Peas!  Never has something that looked so nice and jolly tasted so snarly.  Canned or otherwise.  (They are fun to play with though -how many can you stack on a spoon?)


----------



## Gretchen (Sep 29, 2006)

I am always interested in this sort of post/thread and always wonder about the ultimate purpose of it?  Validation? Survey--probably not?  
But to answer, I cannot think of a vegetable that I actively dislike. I choose from so many for so many dishes I don't need to dwell on  a negative.
But in my family I have to pay attention to it because our DDIL does not like tomatoes--unless they are summer types.  But she also doesn't say anything if I forget and serve them. There is usually enough that we can make do.


----------



## thymeless (Sep 29, 2006)

I'm with Aunt Lisa. Peas are just little green bags of dirt. Lima beans are furry  green bags of dirt.

thymeless


----------



## bethzaring (Sep 29, 2006)

BEETS, beet tops, beet bottoms, raw, cooked beets, pickled, harvarded, plain, no beets, nada, nope, can't do beets, don't like the looks of 'em, the smell of 'em, the texture of 'em.


beets


----------



## suzyQ3 (Sep 29, 2006)

Gretchen said:
			
		

> I am always interested in this sort of post/thread and always wonder about the ultimate purpose of it? Validation? Survey--probably not?
> But to answer, I cannot think of a vegetable that I actively dislike. I choose from so many for so many dishes I don't need to dwell on a negative.
> But in my family I have to pay attention to it because our DDIL does not like tomatoes--unless they are summer types. But she also doesn't say anything if I forget and serve them. There is usually enough that we can make do.


 
I wondered the same thing about this type of thread. Maybe it brings out the inner child in us.  

But I'm with you: I can probably come up with a couple veggies I won't go out of my way to eat, but thanks to a mom who served quite a variety, I really don't have any dreaded ones. 

BTW, for those who mentioned tomatoes, here's a bit of trivia: It's technically a fruit but was deemed a vegetable for legal purposed by the U.S. Supreme Court in 1883. Now there's a tidbit worth knowing, eh?


----------



## bethzaring (Sep 29, 2006)

I'm not sure what kimbaby's angle was, but my last job consisted of finding out peoples likes and dislikes regarding food, and the dislikes were very important, had to document out the wazoo what we  would do about not serving food people did not like.  So to me, this is a natural question, had to ask it a lot!


----------



## Wino (Sep 29, 2006)

I like all veggies, everything mentioned, including lima beans, asparagus, spinach, mushrooms (not a veggie, BTW, but a fungus), squash (including pumpkin), tomatoes (a fruit, as someone noted) -- as long as they're fresh and not overcooked, with one notable exception: BEETS! Those vile purple globs trigger my gag reflex; I hate seeing them on my plate, and I won't touch a salad that contains them. Actually putting one in my mouth would result in projectile vomiting! YUCK!

» **Data supplied**

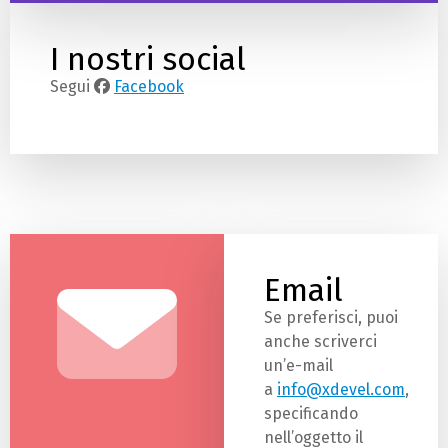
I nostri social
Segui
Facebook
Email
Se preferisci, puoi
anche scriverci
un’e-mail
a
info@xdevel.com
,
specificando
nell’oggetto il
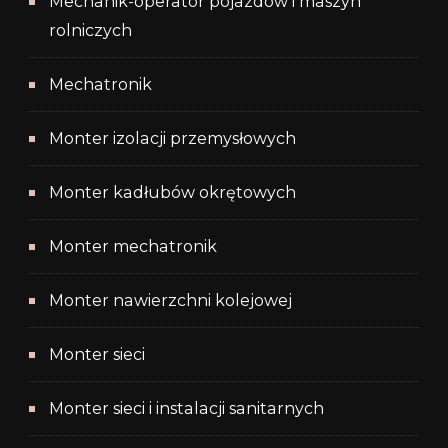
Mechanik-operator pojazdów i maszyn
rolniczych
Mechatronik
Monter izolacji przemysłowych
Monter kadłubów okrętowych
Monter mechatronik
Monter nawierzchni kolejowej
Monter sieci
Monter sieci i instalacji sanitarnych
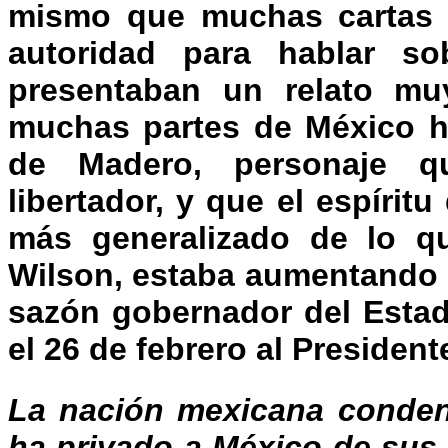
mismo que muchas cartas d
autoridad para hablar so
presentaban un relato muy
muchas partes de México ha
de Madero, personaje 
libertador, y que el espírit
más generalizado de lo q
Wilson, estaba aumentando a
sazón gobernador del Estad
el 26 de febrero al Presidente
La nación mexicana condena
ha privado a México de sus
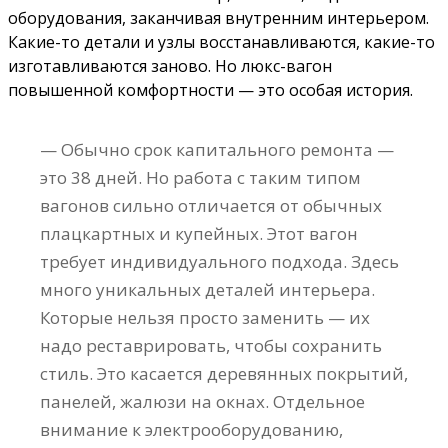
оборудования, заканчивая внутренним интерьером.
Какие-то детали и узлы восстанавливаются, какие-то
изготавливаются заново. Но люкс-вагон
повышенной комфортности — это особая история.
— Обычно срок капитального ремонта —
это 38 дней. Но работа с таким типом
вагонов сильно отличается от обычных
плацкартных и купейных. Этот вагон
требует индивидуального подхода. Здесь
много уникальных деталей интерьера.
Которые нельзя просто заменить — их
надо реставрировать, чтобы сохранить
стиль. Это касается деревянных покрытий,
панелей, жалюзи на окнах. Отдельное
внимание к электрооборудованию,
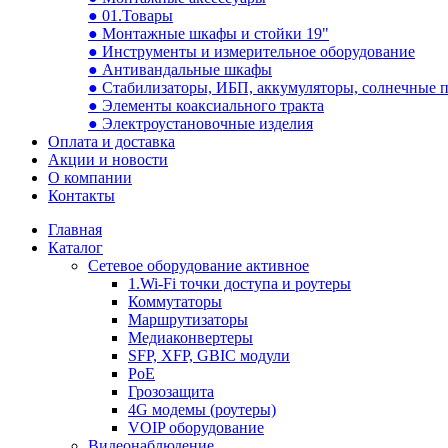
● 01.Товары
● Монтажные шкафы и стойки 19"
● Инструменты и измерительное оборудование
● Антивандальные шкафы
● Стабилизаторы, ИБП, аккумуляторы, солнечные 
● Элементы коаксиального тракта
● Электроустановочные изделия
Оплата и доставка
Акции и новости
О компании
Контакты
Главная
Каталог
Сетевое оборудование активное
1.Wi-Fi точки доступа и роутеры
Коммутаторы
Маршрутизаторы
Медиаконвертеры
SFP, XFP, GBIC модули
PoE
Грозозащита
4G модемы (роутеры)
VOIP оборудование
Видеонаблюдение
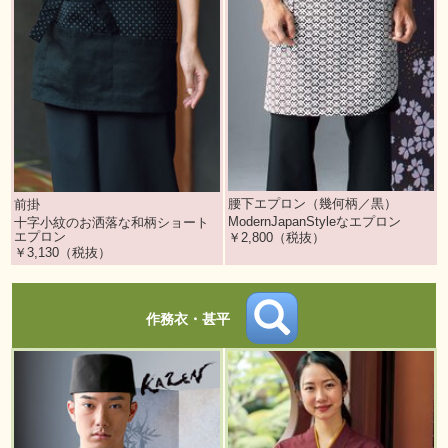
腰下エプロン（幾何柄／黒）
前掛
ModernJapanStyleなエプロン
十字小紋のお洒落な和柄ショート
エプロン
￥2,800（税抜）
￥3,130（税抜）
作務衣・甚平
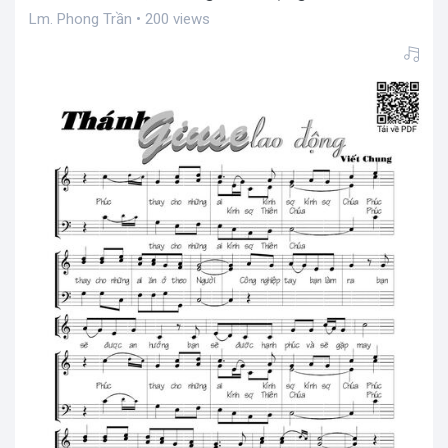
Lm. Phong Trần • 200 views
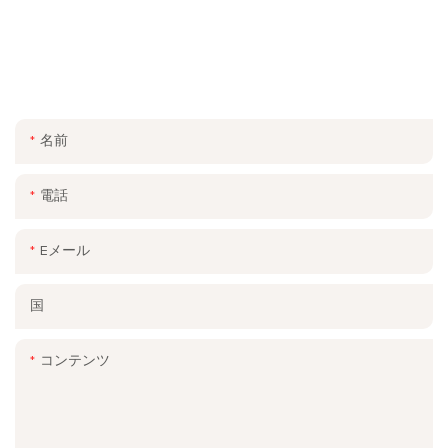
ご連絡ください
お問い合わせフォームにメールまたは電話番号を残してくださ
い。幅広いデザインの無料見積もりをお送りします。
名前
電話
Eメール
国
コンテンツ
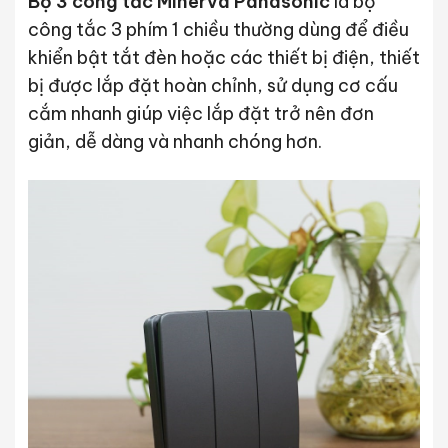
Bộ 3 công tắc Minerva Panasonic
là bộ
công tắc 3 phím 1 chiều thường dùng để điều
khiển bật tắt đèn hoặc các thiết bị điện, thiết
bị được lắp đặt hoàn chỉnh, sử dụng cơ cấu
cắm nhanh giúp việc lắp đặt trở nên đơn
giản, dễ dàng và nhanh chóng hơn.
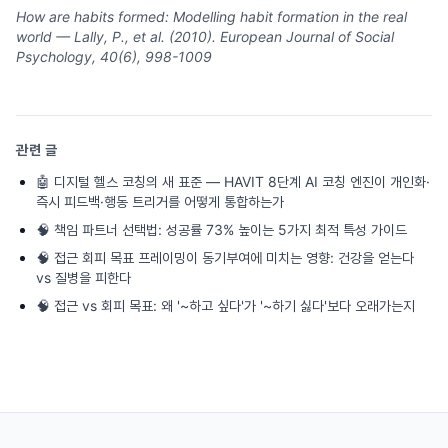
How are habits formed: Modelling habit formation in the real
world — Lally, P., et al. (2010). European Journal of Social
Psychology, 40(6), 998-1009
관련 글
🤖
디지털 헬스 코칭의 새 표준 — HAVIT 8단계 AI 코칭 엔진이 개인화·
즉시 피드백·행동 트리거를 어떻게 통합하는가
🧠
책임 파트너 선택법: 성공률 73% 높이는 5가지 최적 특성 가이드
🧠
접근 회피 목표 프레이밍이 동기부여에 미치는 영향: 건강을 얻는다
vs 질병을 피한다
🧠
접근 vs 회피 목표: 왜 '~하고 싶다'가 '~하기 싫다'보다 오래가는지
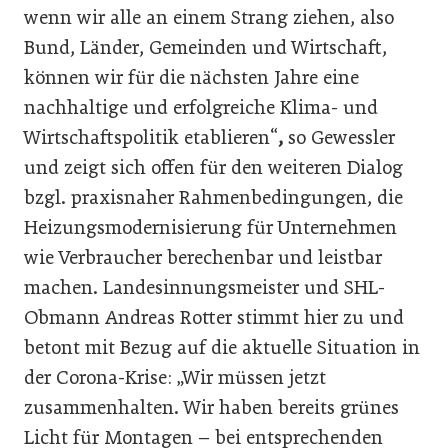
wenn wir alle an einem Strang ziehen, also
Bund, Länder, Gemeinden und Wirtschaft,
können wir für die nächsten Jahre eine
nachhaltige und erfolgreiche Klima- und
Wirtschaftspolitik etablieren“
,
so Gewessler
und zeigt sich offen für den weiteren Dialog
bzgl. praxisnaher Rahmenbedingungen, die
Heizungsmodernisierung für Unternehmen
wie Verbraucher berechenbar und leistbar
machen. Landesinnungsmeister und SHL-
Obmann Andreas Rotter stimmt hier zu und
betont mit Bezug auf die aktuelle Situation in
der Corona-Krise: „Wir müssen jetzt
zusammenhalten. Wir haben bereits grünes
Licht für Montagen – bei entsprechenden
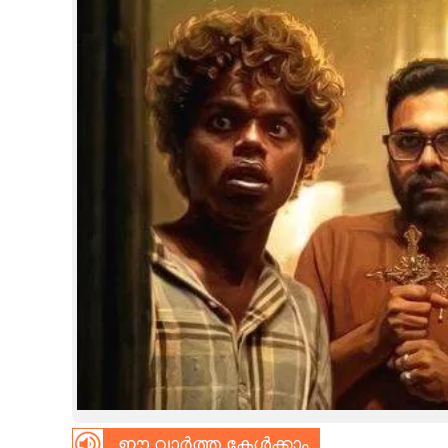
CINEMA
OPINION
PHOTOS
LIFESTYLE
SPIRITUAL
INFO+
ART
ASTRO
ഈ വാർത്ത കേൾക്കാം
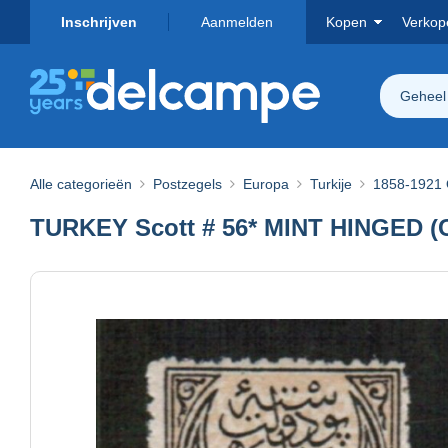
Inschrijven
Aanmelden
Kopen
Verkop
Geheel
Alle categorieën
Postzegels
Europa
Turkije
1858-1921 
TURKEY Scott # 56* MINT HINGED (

» **Work task 1**
From the rows above, reproduce each line from the one containing "Bộ 3 công tắc Minerva Panasonic" up to and including the one containing "giản, dễ dàng và nhanh chóng hơn.".
» **Work task 2**
Pick up the forum thread about vegetables people dislike where it stops.

» **Answer area 1**
Bộ 3 công tắc Minerva Panasonic
là bộ
công tắc 3 phím 1 chiều thường dùng để điều
khiển bật tắt đèn hoặc các thiết bị điện, thiết
bị được lắp đặt hoàn chỉnh, sử dụng cơ cấu
cắm nhanh giúp việc lắp đặt trở nên đơn
giản, dễ dàng và nhanh chóng hơn.

» **Answer area 2**
----------



## Opiñanita (Sep 29, 2006)

I like most veggies but I can't stand bell peppers. I'll eat beets, lima beans, tomatoes, cauliflower, okra, squash, mushrooms, brussel sprouts turnips and asparagus,...but I can't stand bell peppers.


----------



## suzyQ3 (Sep 29, 2006)

bethzaring said:
			
		

> I'm not sure what kimbaby's angle was, but my last job consisted of finding out peoples likes and dislikes regarding food, and the dislikes were very important, had to document out the wazoo what we would do about not serving food people did not like. So to me, this is a natural question, had to ask it a lot!


 
Makes sense. It's obviously a popular question here. I still think it's that child in us throwing a tantrum over one yucky veggie or another. 

Speaking of which, I sort of lied earlier. I don't like fresh okra in gumbo. I actually prefer to use frozen: It's less slimy.


----------



## Ellen (Sep 29, 2006)

I cannot eat cucumbers,  they hate me,  anything else is fine.


----------



## Half Baked (Sep 29, 2006)

Okra!  Bleck.  Slimey no matter how you cook or pickle it.


----------



## Half Baked (Sep 29, 2006)

bethzaring said:
			
		

> BEETS, beet tops, beet bottoms, raw, cooked beets, pickled, harvarded, plain, no beets, nada, nope, can't do beets, don't like the looks of 'em, the smell of 'em, the texture of 'em. beets


 
I have to agree with the beet problem.  I WANT to like them.  They look beautiful and are so good for you.  I just can't get them down.

...and raw tomatos.  My mother said that when I was about 5yo, I ate them all summer long - like candy.  Got sick and haven't been able to eat them raw ever.  Again, I want to like them but can't do it.


----------



## ChefJune (Sep 29, 2006)

That's easy!  It's RUTABAGA!!!!!  Don't like how it looks, don't want to deal with that waxy cr*p on the outside, can't figure why anyone bothers with it!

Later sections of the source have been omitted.